- PROBLEM TO SOLVE -
From the entries, copy out every line in which the word "Dashboard" is found.

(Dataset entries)
+++++

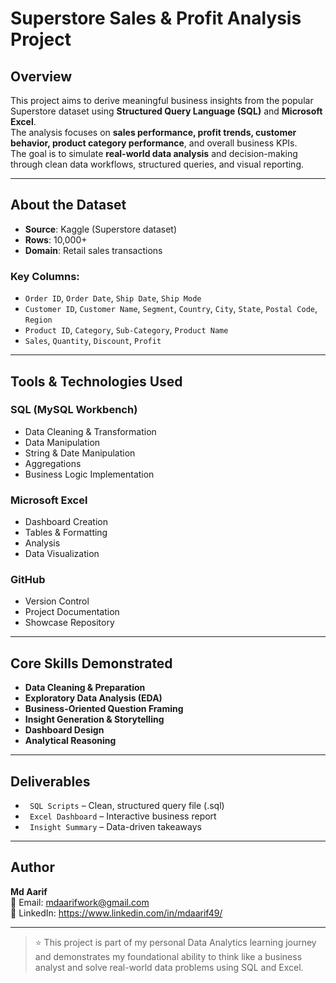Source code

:#  Superstore Sales & Profit Analysis Project

##  Overview

This project aims to derive meaningful business insights from the popular Superstore dataset using **Structured Query Language (SQL)** and **Microsoft Excel**.  
The analysis focuses on **sales performance, profit trends, customer behavior, product category performance**, and overall business KPIs.  
The goal is to simulate **real-world data analysis** and decision-making through clean data workflows, structured queries, and visual reporting.

---

##  About the Dataset

-  **Source**: Kaggle (Superstore dataset)
-  **Rows**: 10,000+
-  **Domain**: Retail sales transactions

###  Key Columns:
- `Order ID`, `Order Date`, `Ship Date`, `Ship Mode`
- `Customer ID`, `Customer Name`, `Segment`, `Country`, `City`, `State`, `Postal Code`, `Region`
- `Product ID`, `Category`, `Sub-Category`, `Product Name`
- `Sales`, `Quantity`, `Discount`, `Profit`

---

##  Tools & Technologies Used

###  SQL (MySQL Workbench)
- Data Cleaning & Transformation  
- Data Manipulation  
- String & Date Manipulation  
- Aggregations  
- Business Logic Implementation  

###  Microsoft Excel
- Dashboard Creation  
- Tables & Formatting 
- Analysis  
- Data Visualization  

###  GitHub
- Version Control  
- Project Documentation  
- Showcase Repository  

---

##  Core Skills Demonstrated

-  **Data Cleaning & Preparation**
-  **Exploratory Data Analysis (EDA)**
-  **Business-Oriented Question Framing**
-  **Insight Generation & Storytelling**
-  **Dashboard Design**
-  **Analytical Reasoning**

---

##  Deliverables

- ` SQL Scripts` – Clean, structured query file (.sql)  
- ` Excel Dashboard` – Interactive business report  
- ` Insight Summary` – Data-driven takeaways

---

##  Author

**Md Aarif**    
📩 Email: mdaarifwork@gmail.com    
🔗 LinkedIn: https://www.linkedin.com/in/mdaarif49/

---

> ⭐ This project is part of my personal Data Analytics learning journey and demonstrates my foundational ability to think like a business analyst and solve real-world data problems using SQL and Excel.
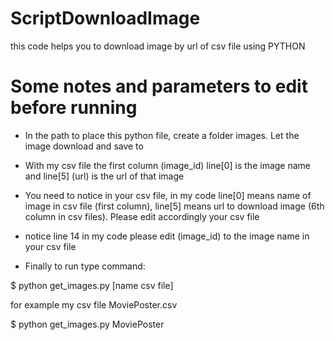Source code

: # ScriptDownloadImage
this code helps you to download image by url of csv file using PYTHON

# Some notes and parameters to edit before running

- In the path to place this python file, create a folder images. Let the image download and save to

- With my csv file the first column (image_id) line[0] is the image name and line[5] (url) is the url of that image

- You need to notice in your csv file, in my code line[0] means name of image in csv file (first column), line[5] means url to download image (6th column in csv files). Please edit accordingly your csv file

- notice line 14 in my code please edit (image_id) to the image name in your csv file

- Finally to run type command:
 
 $ python get_images.py [name csv file]
 
for example my csv file MoviePoster.csv

  $ python get_images.py MoviePoster
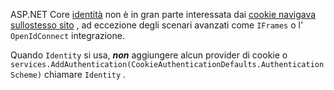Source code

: ASP.NET Core [identità](xref:security/authentication/identity) non è in gran parte interessata dai [cookie navigava sullostesso sito](xref:security/samesite) , ad eccezione degli scenari avanzati come `IFrames` o l' `OpenIdConnect` integrazione.

Quando `Identity` si usa, ***non*** aggiungere alcun provider di cookie o ` services.AddAuthentication(CookieAuthenticationDefaults.AuthenticationScheme)` chiamare `Identity` .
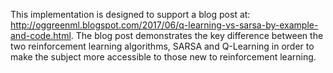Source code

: This implementation is designed to support a blog post at: http://oggreenml.blogspot.com/2017/06/q-learning-vs-sarsa-by-example-and-code.html. The blog post demonstrates the key difference between the two reinforcement learning algorithms, SARSA and Q-Learning in order to make the subject more accessible to those new to reinforcement learning. 
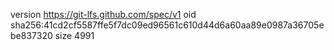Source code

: version https://git-lfs.github.com/spec/v1
oid sha256:41cd2cf5587ffe5f7dc09ed96561c610d44d6a60aa89e0987a36705ebe837320
size 4991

+++++

- TASK RESULT -
- Dashboard Creation  
-  **Dashboard Design**
- ` Excel Dashboard` – Interactive business report  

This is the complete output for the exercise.